### SUPPLIED MATERIAL
◆ ◆ ◆

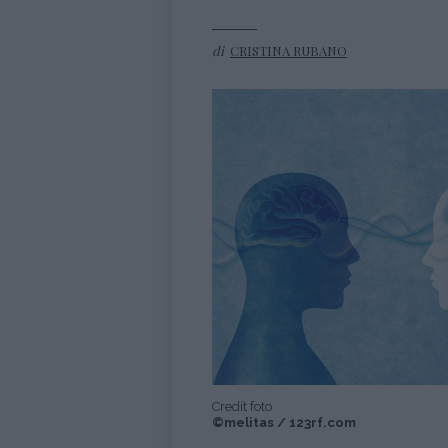
di
CRISTINA RUBANO
Credit foto
©melitas / 123rf.com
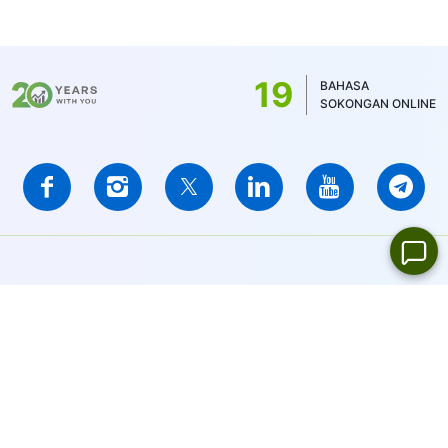
19
BAHASA
SOKONGAN ONLINE
IFCMARKETS. CORP. diperbadankan di British Virgin Islands di
bawah nombor pendaftaran 669838 dan dilesenkan oleh British
Virgin Islands Financial Services Commission (BVI FSC) untuk
menjalankan perniagaan pelaburan,
No. Sijil SIBA/L/14/1073
Notis Amaran Risiko:
Modal anda berisiko. Produk berleveraj
mungkin tidak sesuai untuk semua orang.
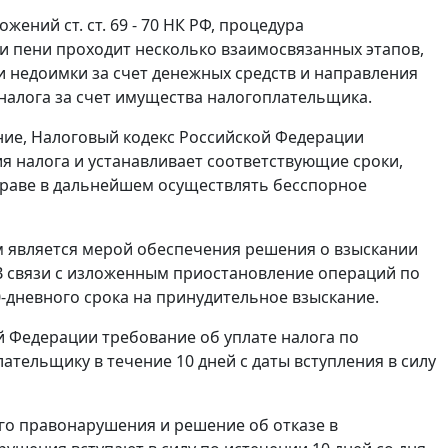
оложений
ст. ст. 69 - 70
НК РФ, процедура
и пени проходит несколько взаимосвязанных этапов,
и недоимки за счет денежных средств и направления
налога за счет имущества налогоплательщика.
ние,
Налоговый кодекс
Российской Федерации
 налога и устанавливает соответствующие сроки,
раве в дальнейшем осуществлять бесспорное
 является мерой обеспечения решения о взыскании
В связи с изложенным приостановление операций по
-дневного срока на принудительное взыскание.
й Федерации требование об уплате налога по
тельщику в течение 10 дней с даты вступления в силу
го правонарушения и решение об отказе в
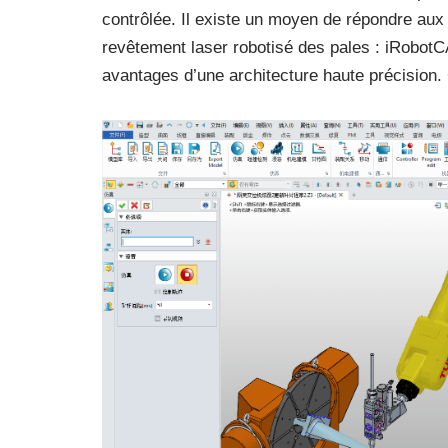
contrôlée. Il existe un moyen de répondre aux
revêtement laser robotisé des pales : iRobotC
avantages d’une architecture haute précision.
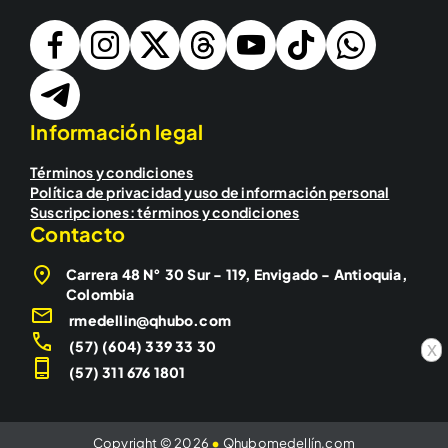
Información legal
Términos y condiciones
Política de privacidad y uso de información personal
Suscripciones: términos y condiciones
Contacto
Carrera 48 N° 30 Sur - 119, Envigado - Antioquia,
Colombia
rmedellin@qhubo.com
(57) (604) 339 33 30
x
(57) 311 676 1801
Copyright © 2026
•
Qhubomedellín.com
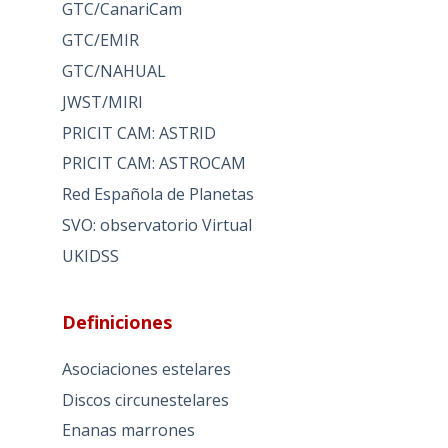
GTC/CanariCam
GTC/EMIR
GTC/NAHUAL
JWST/MIRI
PRICIT CAM: ASTRID
PRICIT CAM: ASTROCAM
Red Española de Planetas
SVO: observatorio Virtual
UKIDSS
Definiciones
Asociaciones estelares
Discos circunestelares
Enanas marrones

◆ ◆ ◆

### DIRECTIVE
Everything from the first line of the records through the line containing "ст. ст. 69 - 70" should be reproduced exactly, apart from the pictures.

### OUTPUT BELOW
di
CRISTINA RUBANO
Credit foto
©melitas / 123rf.com
19
BAHASA
SOKONGAN ONLINE
IFCMARKETS. CORP. diperbadankan di British Virgin Islands di
bawah nombor pendaftaran 669838 dan dilesenkan oleh British
Virgin Islands Financial Services Commission (BVI FSC) untuk
menjalankan perniagaan pelaburan,
No. Sijil SIBA/L/14/1073
Notis Amaran Risiko:
Modal anda berisiko. Produk berleveraj
mungkin tidak sesuai untuk semua orang.
оложений
ст. ст. 69 - 70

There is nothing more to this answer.